I'm curious to know how many people have purchased the Virtual Experience program, coding 800 redacted charts, to get the "A" removed from your CPC-A credential.

Would you recommend the Virtual Experience program to other CPC-A's?

What do you like/dislike about the program?

How long does it take you to complete each exercise?

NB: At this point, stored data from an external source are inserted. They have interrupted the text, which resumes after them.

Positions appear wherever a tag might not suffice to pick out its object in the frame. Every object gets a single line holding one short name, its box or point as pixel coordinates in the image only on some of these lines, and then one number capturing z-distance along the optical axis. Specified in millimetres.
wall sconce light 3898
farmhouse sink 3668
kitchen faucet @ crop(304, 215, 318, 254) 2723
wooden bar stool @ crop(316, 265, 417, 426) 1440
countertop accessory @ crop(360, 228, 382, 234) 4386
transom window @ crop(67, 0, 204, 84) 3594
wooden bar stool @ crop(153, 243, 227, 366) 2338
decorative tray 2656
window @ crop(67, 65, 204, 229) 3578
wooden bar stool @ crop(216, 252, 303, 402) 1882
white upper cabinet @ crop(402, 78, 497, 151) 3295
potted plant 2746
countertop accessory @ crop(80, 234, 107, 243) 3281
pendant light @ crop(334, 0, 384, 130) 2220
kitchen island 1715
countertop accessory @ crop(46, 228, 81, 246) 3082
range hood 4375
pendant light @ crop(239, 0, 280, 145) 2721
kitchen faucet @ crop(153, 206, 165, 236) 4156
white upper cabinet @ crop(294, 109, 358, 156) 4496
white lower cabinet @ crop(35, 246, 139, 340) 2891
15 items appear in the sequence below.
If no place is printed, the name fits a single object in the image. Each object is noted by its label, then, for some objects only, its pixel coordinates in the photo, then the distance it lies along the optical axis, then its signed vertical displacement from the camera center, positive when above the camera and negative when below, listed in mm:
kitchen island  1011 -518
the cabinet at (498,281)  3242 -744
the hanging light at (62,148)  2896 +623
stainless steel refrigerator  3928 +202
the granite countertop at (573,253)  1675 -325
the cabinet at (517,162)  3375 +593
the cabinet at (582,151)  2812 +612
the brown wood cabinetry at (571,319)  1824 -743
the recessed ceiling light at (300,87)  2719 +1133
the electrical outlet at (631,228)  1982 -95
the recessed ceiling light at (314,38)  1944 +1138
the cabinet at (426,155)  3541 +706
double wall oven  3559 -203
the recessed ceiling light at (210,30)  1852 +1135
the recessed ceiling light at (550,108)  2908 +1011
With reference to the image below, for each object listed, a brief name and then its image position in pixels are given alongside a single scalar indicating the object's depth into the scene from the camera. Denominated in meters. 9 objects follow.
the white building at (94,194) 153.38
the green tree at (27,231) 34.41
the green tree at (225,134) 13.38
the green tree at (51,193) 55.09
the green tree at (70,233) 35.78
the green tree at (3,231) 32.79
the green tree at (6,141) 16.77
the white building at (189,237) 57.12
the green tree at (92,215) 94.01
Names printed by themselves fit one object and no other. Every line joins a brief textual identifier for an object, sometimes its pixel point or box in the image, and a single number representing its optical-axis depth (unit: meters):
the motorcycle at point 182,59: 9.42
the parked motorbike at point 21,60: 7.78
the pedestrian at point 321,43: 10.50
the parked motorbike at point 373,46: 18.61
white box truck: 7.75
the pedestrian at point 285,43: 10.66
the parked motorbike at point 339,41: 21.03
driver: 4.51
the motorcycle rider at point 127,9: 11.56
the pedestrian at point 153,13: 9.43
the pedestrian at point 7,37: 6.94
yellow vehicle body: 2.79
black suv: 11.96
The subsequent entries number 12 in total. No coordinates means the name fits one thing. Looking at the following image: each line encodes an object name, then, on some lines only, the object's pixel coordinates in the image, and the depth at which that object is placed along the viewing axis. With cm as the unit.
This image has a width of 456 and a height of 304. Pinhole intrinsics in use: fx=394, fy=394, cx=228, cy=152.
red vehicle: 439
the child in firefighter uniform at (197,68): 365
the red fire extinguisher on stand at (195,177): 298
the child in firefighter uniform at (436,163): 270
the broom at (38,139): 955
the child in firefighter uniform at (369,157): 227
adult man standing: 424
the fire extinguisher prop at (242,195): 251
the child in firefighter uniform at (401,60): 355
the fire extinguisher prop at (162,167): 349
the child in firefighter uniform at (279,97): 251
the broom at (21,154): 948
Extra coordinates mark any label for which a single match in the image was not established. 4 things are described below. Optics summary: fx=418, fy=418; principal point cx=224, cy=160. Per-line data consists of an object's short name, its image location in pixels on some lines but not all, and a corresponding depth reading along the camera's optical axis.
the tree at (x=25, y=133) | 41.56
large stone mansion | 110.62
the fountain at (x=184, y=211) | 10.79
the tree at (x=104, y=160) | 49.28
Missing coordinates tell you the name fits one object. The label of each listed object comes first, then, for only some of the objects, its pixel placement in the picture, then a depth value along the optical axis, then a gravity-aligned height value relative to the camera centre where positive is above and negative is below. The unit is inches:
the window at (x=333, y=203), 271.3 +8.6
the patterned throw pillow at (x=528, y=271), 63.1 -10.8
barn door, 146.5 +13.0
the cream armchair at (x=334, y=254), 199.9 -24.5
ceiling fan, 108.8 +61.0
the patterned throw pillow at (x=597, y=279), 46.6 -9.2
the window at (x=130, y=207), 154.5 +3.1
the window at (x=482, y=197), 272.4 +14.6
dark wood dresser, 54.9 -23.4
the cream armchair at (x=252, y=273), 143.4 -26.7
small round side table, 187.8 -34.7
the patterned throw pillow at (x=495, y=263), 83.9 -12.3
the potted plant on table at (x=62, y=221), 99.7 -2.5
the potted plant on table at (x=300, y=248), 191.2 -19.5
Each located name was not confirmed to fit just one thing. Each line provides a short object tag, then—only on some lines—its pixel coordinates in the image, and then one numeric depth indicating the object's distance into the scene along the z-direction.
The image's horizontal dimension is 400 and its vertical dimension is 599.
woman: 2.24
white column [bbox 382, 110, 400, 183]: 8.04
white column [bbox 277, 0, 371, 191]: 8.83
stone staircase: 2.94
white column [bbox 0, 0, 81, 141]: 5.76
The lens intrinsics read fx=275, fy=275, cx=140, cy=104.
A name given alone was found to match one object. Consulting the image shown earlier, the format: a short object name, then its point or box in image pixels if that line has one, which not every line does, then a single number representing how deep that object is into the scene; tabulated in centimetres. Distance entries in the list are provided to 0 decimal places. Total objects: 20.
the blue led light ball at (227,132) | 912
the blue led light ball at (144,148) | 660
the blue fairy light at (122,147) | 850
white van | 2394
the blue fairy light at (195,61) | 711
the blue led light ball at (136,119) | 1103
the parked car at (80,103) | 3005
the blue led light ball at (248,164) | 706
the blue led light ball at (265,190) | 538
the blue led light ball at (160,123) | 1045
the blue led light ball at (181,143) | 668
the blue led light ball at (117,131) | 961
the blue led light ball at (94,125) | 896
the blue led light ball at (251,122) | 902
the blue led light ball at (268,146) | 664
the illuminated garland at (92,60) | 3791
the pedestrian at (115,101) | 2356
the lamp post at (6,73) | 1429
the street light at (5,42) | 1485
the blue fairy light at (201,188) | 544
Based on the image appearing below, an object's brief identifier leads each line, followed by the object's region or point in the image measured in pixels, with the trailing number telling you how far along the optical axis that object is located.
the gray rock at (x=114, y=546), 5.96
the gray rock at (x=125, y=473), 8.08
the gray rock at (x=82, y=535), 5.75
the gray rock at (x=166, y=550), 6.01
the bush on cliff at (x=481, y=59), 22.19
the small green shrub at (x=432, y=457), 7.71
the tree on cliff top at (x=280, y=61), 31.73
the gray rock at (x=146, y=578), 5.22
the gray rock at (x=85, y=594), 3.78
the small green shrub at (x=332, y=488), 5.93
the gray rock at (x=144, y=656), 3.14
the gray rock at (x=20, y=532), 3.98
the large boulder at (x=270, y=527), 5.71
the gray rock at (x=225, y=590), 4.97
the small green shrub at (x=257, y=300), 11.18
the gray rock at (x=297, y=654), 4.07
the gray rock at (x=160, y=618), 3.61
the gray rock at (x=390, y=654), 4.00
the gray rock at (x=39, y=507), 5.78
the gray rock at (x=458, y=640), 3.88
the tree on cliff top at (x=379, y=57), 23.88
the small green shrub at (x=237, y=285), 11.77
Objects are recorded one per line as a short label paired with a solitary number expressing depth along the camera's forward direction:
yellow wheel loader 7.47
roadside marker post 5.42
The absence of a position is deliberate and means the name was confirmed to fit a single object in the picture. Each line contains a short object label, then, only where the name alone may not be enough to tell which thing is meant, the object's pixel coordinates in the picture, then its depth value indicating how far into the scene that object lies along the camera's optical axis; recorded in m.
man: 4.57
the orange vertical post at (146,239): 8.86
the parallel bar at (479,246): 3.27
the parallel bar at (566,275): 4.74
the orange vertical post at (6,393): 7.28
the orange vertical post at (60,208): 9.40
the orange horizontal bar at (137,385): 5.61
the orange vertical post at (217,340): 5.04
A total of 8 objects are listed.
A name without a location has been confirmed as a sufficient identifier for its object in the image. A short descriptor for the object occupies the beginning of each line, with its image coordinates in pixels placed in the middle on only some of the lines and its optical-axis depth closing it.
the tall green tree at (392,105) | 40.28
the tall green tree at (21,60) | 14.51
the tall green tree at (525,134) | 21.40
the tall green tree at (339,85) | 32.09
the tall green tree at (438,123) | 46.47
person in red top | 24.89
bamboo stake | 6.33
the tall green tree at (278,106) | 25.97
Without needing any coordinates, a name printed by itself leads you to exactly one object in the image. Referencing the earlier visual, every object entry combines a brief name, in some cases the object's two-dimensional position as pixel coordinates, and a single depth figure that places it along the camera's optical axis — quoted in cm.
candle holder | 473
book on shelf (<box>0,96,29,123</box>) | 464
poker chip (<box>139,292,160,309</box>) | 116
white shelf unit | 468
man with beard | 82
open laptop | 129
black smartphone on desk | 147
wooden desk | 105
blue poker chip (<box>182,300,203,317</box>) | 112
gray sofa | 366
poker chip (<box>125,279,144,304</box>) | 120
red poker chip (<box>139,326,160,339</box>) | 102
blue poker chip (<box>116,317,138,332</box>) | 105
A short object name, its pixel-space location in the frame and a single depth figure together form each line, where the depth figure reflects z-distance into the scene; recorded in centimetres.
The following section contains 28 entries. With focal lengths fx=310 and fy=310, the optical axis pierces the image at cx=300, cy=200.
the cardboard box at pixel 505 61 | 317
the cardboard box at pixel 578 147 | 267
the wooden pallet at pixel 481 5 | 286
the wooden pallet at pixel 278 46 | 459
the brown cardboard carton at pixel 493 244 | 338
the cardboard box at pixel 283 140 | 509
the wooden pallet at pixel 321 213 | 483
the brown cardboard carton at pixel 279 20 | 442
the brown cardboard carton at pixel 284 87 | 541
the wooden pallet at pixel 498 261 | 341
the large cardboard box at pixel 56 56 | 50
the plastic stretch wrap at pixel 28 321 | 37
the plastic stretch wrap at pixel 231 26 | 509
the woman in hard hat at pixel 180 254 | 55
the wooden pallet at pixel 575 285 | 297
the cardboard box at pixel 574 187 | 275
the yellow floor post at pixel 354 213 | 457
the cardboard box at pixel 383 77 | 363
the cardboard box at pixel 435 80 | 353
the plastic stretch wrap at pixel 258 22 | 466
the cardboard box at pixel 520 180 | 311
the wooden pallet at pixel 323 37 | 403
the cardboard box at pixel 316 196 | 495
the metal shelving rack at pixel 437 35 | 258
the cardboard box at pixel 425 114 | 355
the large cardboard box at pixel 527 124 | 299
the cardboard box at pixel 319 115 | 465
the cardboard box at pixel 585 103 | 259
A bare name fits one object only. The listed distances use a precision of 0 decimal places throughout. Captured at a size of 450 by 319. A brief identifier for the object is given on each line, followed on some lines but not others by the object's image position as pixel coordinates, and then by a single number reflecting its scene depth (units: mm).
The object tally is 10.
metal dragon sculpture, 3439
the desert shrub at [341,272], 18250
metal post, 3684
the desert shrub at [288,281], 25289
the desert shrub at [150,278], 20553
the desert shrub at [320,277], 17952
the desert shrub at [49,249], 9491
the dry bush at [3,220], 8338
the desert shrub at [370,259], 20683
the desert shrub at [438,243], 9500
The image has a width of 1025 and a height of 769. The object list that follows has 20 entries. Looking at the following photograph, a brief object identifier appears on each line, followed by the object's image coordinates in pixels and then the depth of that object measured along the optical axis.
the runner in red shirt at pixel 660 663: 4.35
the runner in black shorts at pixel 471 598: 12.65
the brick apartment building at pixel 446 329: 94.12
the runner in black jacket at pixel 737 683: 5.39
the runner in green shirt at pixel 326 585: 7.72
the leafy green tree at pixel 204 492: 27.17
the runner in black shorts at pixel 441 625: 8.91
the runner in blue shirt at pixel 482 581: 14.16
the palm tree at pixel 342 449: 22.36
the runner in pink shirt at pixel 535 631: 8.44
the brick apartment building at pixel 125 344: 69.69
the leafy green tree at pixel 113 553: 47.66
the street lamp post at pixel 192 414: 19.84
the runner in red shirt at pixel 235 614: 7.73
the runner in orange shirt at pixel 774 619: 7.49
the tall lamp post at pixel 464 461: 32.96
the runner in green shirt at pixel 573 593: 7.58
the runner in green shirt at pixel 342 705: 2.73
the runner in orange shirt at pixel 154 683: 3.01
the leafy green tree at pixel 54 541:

Any other info you can provide would be appreciated.

Thanks!
NWCPC


----------



## ealasaid76 (Feb 5, 2011)

*I'm a CPC-A and I wouldn't do it*

It's a substitution for real life coding experience.  It's just another exam.  I don't want to take the easy way out.  That's just IMO.


----------



## jyotirvora (Feb 8, 2011)

I am currently working on it. Seems interesting. I'm getting experience while looking for jobs which is pretty hard. 

Jyoti Vora
CPC-A


----------



## CumaMason (Feb 9, 2011)

I was two months away from getting my "A" taken off before I was let go by my employer. Now, I can't find a job because of the "A". I really didn't want to spend the money since I'm almost there... but now I'm considering it.


----------



## theresa929 (Apr 28, 2011)

I am about to start the Coding Course. Is this Virtual Experience still available. I tried clicking on "Enroll" and it just sent me to my shopping cart. Do I have to take my exam before I can do the Virtual Experience?
Thank you


----------



## Kelly Smith (Aug 5, 2011)

*frogger cpc*



CumaMason said:


> I was two months away from getting my "A" taken off before I was let go by my employer. Now, I can't find a job because of the "A". I really didn't want to spend the money since I'm almost there... but now I'm considering it.



Do you mind me asking why your employer let you go so close to getting the A removed from your title?


----------